The Greek word for compassion (splagchnizomai) is the same in these verses. It’s translated as “to be moved down to one’s bowels.” Jesus’ compassion reaches deep down into His guts, rises within Him, and compels Him to action.
We read twice in the Gospels that Jesus wept, both times in response to the suffering of another. In John 11, He weeps over the death of His friend, Lazarus, and in Luke 19, He cries for Jerusalem. He felt deeply, and since we are made in His image, we do too.
When the pain of another moves us, we model Christ’s compassion and character. The Hebrew word ra’ah meaning “to see,” also means “to respond to a need.” Embedded in the definition of this ancient word is a question: If we don’t do anything about what we see, have we really looked at someone? Compassion can and should move us to listen, fight for, come alongside, or offer ourselves on behalf of others. No matter how empathy wells up in our guts, may it cause us to reach out and connect, knowing in the end that presence matters.
Trauma-Informed Tip: The first step to becoming trauma-informed is awareness. We must “see” and acknowledge the existence of trauma and its impact on people around us—our neighbors, the person sitting next to us in church, and even those within our own homes. When we witness a difficult circumstance or find ourselves in the middle of a hard story, we need to open our eyes to the events taking place. Only then can we respond with the compassion of Christ.

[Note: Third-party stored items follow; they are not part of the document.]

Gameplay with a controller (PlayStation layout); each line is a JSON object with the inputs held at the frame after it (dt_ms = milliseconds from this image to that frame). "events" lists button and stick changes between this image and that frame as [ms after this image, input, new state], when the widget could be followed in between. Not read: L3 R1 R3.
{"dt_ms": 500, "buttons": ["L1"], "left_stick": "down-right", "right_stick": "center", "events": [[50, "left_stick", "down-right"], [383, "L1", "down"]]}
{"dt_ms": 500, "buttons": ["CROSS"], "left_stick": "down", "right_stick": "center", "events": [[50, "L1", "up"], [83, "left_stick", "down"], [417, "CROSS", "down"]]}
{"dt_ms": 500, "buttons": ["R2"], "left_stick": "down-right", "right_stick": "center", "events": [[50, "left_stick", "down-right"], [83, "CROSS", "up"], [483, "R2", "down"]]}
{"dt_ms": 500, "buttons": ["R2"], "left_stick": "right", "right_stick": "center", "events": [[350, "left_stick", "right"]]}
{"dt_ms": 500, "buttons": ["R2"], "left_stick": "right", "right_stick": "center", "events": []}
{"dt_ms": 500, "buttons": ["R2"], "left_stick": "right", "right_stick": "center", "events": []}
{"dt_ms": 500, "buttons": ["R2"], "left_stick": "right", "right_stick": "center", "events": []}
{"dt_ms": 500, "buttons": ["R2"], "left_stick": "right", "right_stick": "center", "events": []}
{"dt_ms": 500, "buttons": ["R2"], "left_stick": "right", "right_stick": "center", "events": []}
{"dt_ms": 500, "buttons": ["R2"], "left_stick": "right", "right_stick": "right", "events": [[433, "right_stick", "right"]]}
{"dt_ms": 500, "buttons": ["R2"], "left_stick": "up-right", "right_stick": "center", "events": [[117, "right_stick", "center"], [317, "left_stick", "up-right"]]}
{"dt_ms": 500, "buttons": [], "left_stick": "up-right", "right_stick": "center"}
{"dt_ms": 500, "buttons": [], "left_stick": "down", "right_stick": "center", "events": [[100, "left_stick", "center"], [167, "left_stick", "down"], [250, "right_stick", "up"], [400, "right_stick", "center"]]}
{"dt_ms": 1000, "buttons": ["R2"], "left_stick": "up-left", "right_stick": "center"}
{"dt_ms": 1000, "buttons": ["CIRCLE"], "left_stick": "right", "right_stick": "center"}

Prayer: Jesus, help us have eyes to see and a heart to respond to those who hurt. We want to show Your compassion to a brokenhearted world. Amen.
- When I am suffering, what do I picture God doing at that time? (e.g., shaking his finger at me, not paying attention, crying with me., etc.)
- What truth about God's love and compassion is hard for me to believe?
- When overwhelmed by stress or pain, what is one way I can connect with God?